Quick sync is a great way to handle hardware transcoding in plex, and also comes on most intel CPUs, so using it becomes more a why wouldn’t you question. In my plex installation, I hadn’t even realized that I was leaving this performance on the table, so here’s how I enabled it and got it to run.
I have a Xeon E3-1245, with the specs below for the GPU on it. As can be seen, it does support Quick Sync video.
The process to enable it is pretty simple. We first need to check if /dev/dri exists. If not, we need to run a modprobe i915 command, which will create the device and enable us to use it. We do need that /dev/dri to be accessible to everyone in order for our container to access it, so chmod 777 it is.
root@ShadowOfIntent:~# cd /dev/dri -bash: cd: /dev/dri: No such file or directory root@ShadowOfIntent:~# modprobe i915 root@ShadowOfIntent:~# cd /dev/dri root@ShadowOfIntent:/dev/dri# ls by-path/ card0 renderD128 root@ShadowOfIntent:/dev/dri# chmod -R 777 /dev/dri root@ShadowOfIntent:/dev/dri# ls -lah total 0 drwxrwxrwx 3 root root 100 Jun 2 14:05 ./ drwxr-xr-x 16 root root 3.6K Jun 2 14:05 ../ drwxrwxrwx 2 root root 80 Jun 2 14:05 by-path/ crwxrwxrwx 1 root video 226, 0 Jun 2 14:05 card0 crwxrwxrwx 1 root video 226, 128 Jun 2 14:05 renderD128
Now that we have the quick sync device enabled and ready, we just need to add it to the docker container.
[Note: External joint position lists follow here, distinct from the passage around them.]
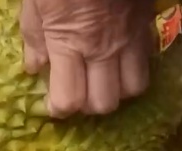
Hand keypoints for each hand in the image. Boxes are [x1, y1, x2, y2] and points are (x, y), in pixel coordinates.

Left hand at [20, 0, 153, 117]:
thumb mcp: (35, 3)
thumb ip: (35, 38)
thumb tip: (35, 67)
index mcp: (69, 43)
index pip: (70, 100)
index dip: (60, 108)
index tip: (54, 103)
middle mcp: (103, 49)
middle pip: (104, 104)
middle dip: (89, 105)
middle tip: (78, 91)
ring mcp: (129, 39)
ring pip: (133, 89)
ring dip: (116, 90)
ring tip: (102, 79)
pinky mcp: (145, 26)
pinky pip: (147, 63)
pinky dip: (134, 70)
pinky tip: (119, 60)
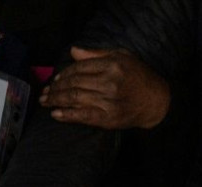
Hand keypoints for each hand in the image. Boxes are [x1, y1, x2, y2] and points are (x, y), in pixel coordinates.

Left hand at [39, 47, 170, 129]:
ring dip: (56, 100)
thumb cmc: (138, 76)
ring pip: (75, 99)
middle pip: (74, 84)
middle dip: (55, 88)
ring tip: (45, 102)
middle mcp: (109, 82)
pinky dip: (67, 115)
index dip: (64, 74)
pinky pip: (82, 116)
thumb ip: (96, 54)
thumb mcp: (121, 57)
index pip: (79, 68)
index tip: (55, 79)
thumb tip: (73, 51)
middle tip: (45, 92)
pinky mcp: (108, 118)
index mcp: (112, 65)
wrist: (156, 101)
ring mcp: (108, 101)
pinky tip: (56, 114)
Note this is a device type config, not a path type input (trust me, the path doesn’t work, I missed the device detail on my first attempt at enabling it).
The docker command below is how unraid ended up creating the container
Command: root@localhost:# /usr/local/emhttp/plugins/dynamix.docker.manager/scripts/docker run -d --name='OfficialPlex' --net='bridge' -e TZ="America/Chicago" -e HOST_OS="Unraid" -e 'ADVERTISE_IP'='http://192.168.1.211:32400/' -e 'PLEX_CLAIM'='claim-XXXXXXXXXXXXXXXXXXXX' -e 'ADVERTISE_IP'='http://YYY.YYY.Y.YYY:32400' -p '32400:32400/tcp' -p '3005:3005/tcp' -v '/mnt/user/Settings/Plex/temp/':'/transcode':'rw' -v '/mnt/user/':'/data':'ro' -v '/mnt/cache/Settings/PlexMediaDocker2/':'/config':'rw' --device='/dev/dri' 'plexinc/pms-docker:1.24.5.5173-8dcc73a59' The command finished successfully!
Now to keep the settings working over reboots, we do need to update the /boot/config/go script to include the modprobe and chmod commands.
With my old CPU, I was able to hardware transcode h264 content, but not h265 4k content. This limits the usefulness of it, however its still extra performance for my primarily h264 library.
Conclusion
While I’m unable to currently use hardware transcoding for h265 content, having the infrastructure there for my next hardware upgrade will be useful. I will also be able to make use of the hardware transcoding for my current library which only has 2 4k / h265 videos in it.